Creative Pois-On, l’eclettica piattaforma di storytelling newyorchese, ha avuto l’onore di presentare, in esclusiva per gli U.S., (You make me feel like) A Natural woman che l’artista palermitana Alessandra Salerno ha eseguito con la sua NoQuiet Women Orchestra in occasione dell’8 marzo, festa della donna. Subito dopo l’Italia sarebbe entrata in quarantena, e la location scelta per il video, un teatro vuoto, risuona oggi quasi profetica. Un vuoto, pieno però della struggente forza di un coro di donne unite nella vertigine salvifica della musica. Proprio in questi giorni la cantautrice era attesa a New York, e invece si trova in Italia, in prima linea a riempire con la sua arte l’isolamento imposto per la prevenzione del Corona Virus. L’ho intervistata qui dalla città che non dorme mai e che in questo momento invece è come sonnambula, paralizzata dal panico del nemico invisibile.

Alessandra, come è nata l’idea di reinterpretare l’iconico brano di Aretha Franklin, scritto da Carole King, in occasione dell’8 marzo.

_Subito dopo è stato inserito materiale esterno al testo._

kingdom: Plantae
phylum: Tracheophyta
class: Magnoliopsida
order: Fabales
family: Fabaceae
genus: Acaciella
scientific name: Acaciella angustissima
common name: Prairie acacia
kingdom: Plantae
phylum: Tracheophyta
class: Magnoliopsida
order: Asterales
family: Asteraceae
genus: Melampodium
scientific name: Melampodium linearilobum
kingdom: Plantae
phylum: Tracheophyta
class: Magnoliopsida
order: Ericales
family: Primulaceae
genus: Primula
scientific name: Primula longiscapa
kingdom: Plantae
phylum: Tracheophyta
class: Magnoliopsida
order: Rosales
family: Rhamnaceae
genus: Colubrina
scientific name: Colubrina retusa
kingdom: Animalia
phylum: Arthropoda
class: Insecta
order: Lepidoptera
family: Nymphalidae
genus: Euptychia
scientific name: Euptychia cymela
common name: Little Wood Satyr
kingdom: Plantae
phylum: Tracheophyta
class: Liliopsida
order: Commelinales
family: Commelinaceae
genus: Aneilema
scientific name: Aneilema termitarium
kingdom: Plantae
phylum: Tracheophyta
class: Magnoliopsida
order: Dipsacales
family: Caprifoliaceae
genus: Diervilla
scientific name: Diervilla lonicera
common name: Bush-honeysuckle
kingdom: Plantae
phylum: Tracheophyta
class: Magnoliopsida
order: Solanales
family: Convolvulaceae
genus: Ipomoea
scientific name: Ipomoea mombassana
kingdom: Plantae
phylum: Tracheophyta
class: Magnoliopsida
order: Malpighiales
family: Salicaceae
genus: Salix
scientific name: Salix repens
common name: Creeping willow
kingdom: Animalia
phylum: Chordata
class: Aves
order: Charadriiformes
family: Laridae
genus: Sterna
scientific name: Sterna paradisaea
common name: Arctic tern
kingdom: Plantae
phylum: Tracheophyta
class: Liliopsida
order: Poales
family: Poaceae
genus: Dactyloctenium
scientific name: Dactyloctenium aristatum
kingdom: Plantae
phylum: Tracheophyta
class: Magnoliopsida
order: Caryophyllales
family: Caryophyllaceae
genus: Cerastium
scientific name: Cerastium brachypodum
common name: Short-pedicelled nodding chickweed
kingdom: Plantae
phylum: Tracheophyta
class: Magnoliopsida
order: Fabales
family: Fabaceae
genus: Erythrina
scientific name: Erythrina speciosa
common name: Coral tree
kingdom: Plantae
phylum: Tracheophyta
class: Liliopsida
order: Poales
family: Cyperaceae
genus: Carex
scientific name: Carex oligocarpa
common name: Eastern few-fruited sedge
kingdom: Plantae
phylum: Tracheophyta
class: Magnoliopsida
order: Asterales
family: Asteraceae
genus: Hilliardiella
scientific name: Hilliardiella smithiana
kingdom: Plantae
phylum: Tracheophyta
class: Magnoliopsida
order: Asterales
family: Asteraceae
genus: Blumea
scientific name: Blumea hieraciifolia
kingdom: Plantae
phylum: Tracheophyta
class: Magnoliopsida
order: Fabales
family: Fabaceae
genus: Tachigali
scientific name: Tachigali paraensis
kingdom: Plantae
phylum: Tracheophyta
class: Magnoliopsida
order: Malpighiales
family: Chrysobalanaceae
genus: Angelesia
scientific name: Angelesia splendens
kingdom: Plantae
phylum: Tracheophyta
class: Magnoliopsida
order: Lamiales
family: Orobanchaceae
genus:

Carol King è un’icona per ogni donna musicista. E nell’omaggiarla vorrei parlare alle future generazioni. Nel mondo del lavoro c’è ancora oggi molto maschilismo, e il mondo della musica non fa eccezione, anzi. Lei ha scritto 50 anni di musica, ha vinto i premi più prestigiosi e ci ha regalato questo inno potentissimo, una canzone “necessaria” per l’umanità.

È vero che hai creato la NoQuiet Women Orchestra dal giorno alla notte?

Esattamente! Stavo guardando appunto un documentario su Carole King quella notte e l’ispirazione è arrivata all’improvviso come un fuoco. E così ho chiamato subito 18 musiciste. Cercavo un nome, stavo pensando a qualcosa che ci rappresentasse… NoQuiet (non silenzioso in inglese). Perché noi non dobbiamo restare in silenzio, né come artiste né come donne.

Marzo è il mese dedicato alla donna, a febbraio invece si celebra il #blackhistorymonth. Parlaci del tuo amore per la cultura Afro-Americana.

Le “mie donne” sono state Aretha, Etta, Billie, Dinah Washington, Whitney Houston, Nina Simone. È nel colore della loro voce e della loro pelle che mi sono sempre identificata. Ho fatto parte di un coro gospel per molto tempo, e la mia ultima volta a New York mi ha regalato un’esperienza indimenticabile, cantare in una cattedrale di Harlem, con un coro di voci black. I miei colleghi, anche afroamericani, dicono che ho un’anima nera. Mi piacerebbe capire chi sono stata nella mia vita precedente…

La grande Carmen Consoli, ha paragonato le signore del Blues a Rosa Balistreri, il mito del cantautorato siciliano. Concordi?

Concordo pienamente! La musica Blues, è la musica moderna, nata tra i campi degli schiavi, in queste preghiere cantate che scandivano il passare delle giornate. Il Sud del mondo è accomunato da questa durezza della vita e da questa spiritualità potente. Nella voce di Rosa Balistreri c’è tutto questo.

Di recente ti è stato conferito un premio dedicato a Rosa e sei la prima performer nella storia ad averla tradotta in inglese. Cosa provi ad incarnarla difronte alle platee straniere?

È stato per me un grande onore aver ricevuto questo premio. Io ho iniziato a omaggiarla sin da bambina. Rosa mi raccontava di una Palermo che io non conoscevo e mi ha aiutato a sviluppare la mia sensibilità emotiva. Per me portarla oggi nei miei spettacoli è un dovere morale e un piacere artistico. L’idea di tradurre Cu ti lu dissi in Who told you mi è venuta perché ho pensato che dovevo regalare al mondo una versione che tutti potessero comprendere.

I palcoscenici del mondo in questo momento sono vuoti ma sono sicuro che il tuo canto sarà ancora più significativo quando tornerai a riempirli. Cosa possiamo aspettarci?

Quando questo clima di panico finirà, torneremo tutti più forti di prima. New York è la citta del mio cuore e non vedo l’ora di tornare con il mio disco tra le mani Alessandra Salerno – VOL.1, e con un live che mi vedrà ancora più matura e pronta ad emozionare il mio pubblico. Voglio affermarmi ancora di più per quello che sono, un’artista un po’ esotica, sempre alla ricerca di qualcosa di unico. La mia autoharp sarà sempre con me, ma suonerò anche altri strumenti e indosserò le mie nuove creazioni… ricordati che sono anche una stilista!